Gewinnmitnahmen und die Furcht vor Versorgungsengpässen beim Rohöl wegen des Hurrikans „Rita“ haben den Höhenflug der japanischen Börsen am Donnerstag vorerst gestoppt. Die Verluste waren aber nur gering. Auf Unternehmensseite stand Sony im Fokus.

HB SINGAPUR. In Tokio schloss der 225 Werte umfassende Nikkei-Index 0,28 % tiefer auf 13 159 Punkten. Der breiter gefasste Topix-Index gab um 0,11 % nach auf 1356 Zähler. Auch die Börse in Hongkong, Singapur und Taiwan tendierten schwächer. Am Freitag bleibt der Tokioter Aktienmarkt wegen eines Feiertags in Japan geschlossen.

Der japanische Markt genieße derzeit den Status eines “Sicheren Hafens“ gegenüber Ölpreisbewegungen und der Eurozone mit dem “Wahlfiasko“ in Deutschland, begründete ein Händler die relative Widerstandsfähigkeit des Nikkei. Der klare und stabile Ausblick Japans ziehe Geldzuflüsse an, was sich in den Rekordumsätzen der vergangenen Tage wiederspiegele. Allerdings deuteten erste Anzeichen nun auf eine Überhitzung des Marktes hin.

Händler begründeten die verstärkte Neigung zu Gewinnmitnahmen auch mit dem bevorstehenden verlängerten Wochenende, da am Freitag in Tokio wegen eines Feiertages nicht gehandelt wird. Bei 13 100 Punkten gebe es aber angesichts immer wieder zu beobachtender Schnäppchenkäufe vor allem ausländischer Adressen eine erste solide Unterstützung, hieß es.

Befürchtungen über negative Auswirkung des hohen Ölpreises auf die Weltwirtschaft ließen den Goldpreis auf ein 18-Jahres-Hoch steigen. Das Edelmetall gilt für Anleger in unsicheren Zeiten als sicherer Hafen. Der Euro zeigte sich in Fernost bei Kursen um 1,2220 Dollar kaum verändert.

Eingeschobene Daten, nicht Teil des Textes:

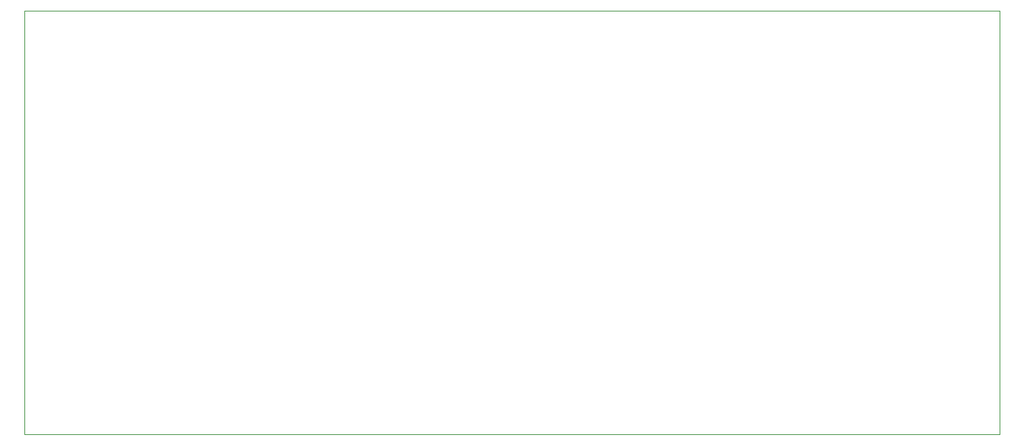
<source format=gbr>
%TF.GenerationSoftware,KiCad,Pcbnew,(5.1.9)-1*%
%TF.CreationDate,2022-01-13T14:55:30+01:00*%
%TF.ProjectId,Equalizzatore Prati,45717561-6c69-47a7-9a61-746f72652050,rev?*%
%TF.SameCoordinates,Original*%
%TF.FileFunction,Profile,NP*%
%FSLAX46Y46*%
G04 Gerber Fmt 4.6, Leading zero omitted, Abs format (unit mm)*
G04 Created by KiCad (PCBNEW (5.1.9)-1) date 2022-01-13 14:55:30*
%MOMM*%
%LPD*%
G01*
G04 APERTURE LIST*
%TA.AperFunction,Profile*%
%ADD10C,0.050000*%
%TD*%
G04 APERTURE END LIST*
D10*
X100000000Y-81826000D02*
X215000000Y-81826000D01*
X100000000Y-81826000D02*
X100000000Y-131826000D01*
X100000000Y-131826000D02*
X215000000Y-131826000D01*
X215000000Y-131826000D02*
X215000000Y-81826000D01*
M02*

</source>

„Der Markt konzentriert sich auf zwei Fragen; ob der Ölpreis weiter steigen wird und ob dies den US-Konsum belasten wird“, sagte ein Analyst der Samsung Securities, Oh Hyun Seok. Der Internationale Währungsfonds (IWF) hatte zuvor gewarnt, dass die steigenden Ölpreise das weltweite Wirtschaftswachstum zunehmend gefährdeten.

Der Preis für US-Öl stieg an den Fernostmärkten aus Furcht vor Produktionsausfällen in der US-Ölindustrie durch den Hurrican „Rita“ um 95 Cent auf 67,75 Dollar je Barrel (knapp 159 Liter). In Erwartung des Hurricans evakuierten Ölunternehmen ihre Ölanlagen am Golf von Mexiko. In Texas wurden in vier Raffinerien die Arbeiten eingestellt. Die wegen des Hurricans „Katrina“ heruntergefahrenen vier Raffinerien in den Bundesstaaten in Louisiana und Mississippi blieben ebenfalls geschlossen. In der Nacht zum Donnerstag hat sich „Rita“ zu einem Sturm der höchsten Kategorie Fünf verstärkt und weiter Kurs auf Texas genommen. Der Bundesstaat rief Mill. Menschen auf, sich vor dem Sturm in Sicherheit zu bringen.

Die Aussichten auf eine negative Auswirkung der steigenden Ölpreise auf die Weltwirtschaft verstärkte die Nachfrage nach Gold. Der Preis für die Feinunze stieg auf 473,75 Dollar von 469,90 Dollar zuletzt in New York. Der steigende Ölpreis hatte bereits am Mittwoch an den US-Börsen die Investoren zu Verkäufen veranlasst.